• _Your assignment_: Looking through the material below, say how many lines contain the string "brown" and add nothing more.

= Beginning of Section =

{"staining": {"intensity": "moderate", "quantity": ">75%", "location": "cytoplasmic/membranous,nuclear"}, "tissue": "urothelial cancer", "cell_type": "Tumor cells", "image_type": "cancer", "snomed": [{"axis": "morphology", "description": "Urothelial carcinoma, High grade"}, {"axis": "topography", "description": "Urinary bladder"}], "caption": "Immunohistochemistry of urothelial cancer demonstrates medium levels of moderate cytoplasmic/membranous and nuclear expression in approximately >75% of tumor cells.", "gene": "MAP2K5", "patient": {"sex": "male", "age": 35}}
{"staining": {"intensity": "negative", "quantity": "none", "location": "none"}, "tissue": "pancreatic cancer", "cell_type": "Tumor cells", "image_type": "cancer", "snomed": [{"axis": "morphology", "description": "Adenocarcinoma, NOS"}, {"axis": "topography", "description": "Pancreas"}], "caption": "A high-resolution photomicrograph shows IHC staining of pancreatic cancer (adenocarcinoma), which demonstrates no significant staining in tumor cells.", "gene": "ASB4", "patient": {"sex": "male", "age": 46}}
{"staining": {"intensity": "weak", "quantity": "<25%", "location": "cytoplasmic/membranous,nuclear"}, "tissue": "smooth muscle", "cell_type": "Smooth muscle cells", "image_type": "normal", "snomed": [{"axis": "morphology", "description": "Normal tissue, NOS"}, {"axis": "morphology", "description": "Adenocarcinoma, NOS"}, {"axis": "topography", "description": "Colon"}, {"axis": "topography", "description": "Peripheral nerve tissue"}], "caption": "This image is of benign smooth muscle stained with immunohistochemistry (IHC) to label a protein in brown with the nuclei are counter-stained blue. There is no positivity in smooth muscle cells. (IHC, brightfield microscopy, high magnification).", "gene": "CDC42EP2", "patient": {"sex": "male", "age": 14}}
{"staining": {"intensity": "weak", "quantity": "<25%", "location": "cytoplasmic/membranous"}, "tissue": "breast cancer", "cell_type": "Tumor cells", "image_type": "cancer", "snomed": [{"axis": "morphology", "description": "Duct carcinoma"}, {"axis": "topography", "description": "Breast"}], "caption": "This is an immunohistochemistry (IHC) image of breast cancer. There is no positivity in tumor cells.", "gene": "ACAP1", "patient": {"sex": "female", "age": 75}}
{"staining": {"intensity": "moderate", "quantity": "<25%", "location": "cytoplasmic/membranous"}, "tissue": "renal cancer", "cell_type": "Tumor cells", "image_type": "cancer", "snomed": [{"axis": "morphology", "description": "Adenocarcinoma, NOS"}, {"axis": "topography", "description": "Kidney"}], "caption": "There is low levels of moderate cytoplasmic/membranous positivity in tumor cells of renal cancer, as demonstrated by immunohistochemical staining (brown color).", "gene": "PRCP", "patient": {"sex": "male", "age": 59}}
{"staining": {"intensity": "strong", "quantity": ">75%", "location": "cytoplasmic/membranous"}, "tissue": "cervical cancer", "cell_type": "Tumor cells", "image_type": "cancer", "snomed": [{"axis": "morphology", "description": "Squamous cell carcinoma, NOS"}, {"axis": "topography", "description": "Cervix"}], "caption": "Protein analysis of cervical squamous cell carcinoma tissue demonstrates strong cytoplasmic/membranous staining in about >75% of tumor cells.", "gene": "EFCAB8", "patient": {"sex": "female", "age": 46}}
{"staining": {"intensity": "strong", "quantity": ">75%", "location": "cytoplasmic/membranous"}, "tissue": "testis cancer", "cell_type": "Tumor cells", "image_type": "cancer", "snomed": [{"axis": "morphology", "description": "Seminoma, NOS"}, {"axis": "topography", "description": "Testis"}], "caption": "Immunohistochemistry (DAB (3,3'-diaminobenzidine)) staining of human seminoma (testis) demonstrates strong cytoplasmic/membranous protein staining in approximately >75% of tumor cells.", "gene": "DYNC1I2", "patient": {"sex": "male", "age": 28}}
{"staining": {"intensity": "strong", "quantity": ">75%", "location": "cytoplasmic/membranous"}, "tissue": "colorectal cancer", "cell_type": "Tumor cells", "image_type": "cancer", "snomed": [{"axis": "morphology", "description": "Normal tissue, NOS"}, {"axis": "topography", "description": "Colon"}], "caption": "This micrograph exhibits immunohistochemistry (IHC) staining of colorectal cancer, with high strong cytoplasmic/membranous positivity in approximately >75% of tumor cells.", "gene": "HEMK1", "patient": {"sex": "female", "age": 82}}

= End of Section =

• _Reply_: 2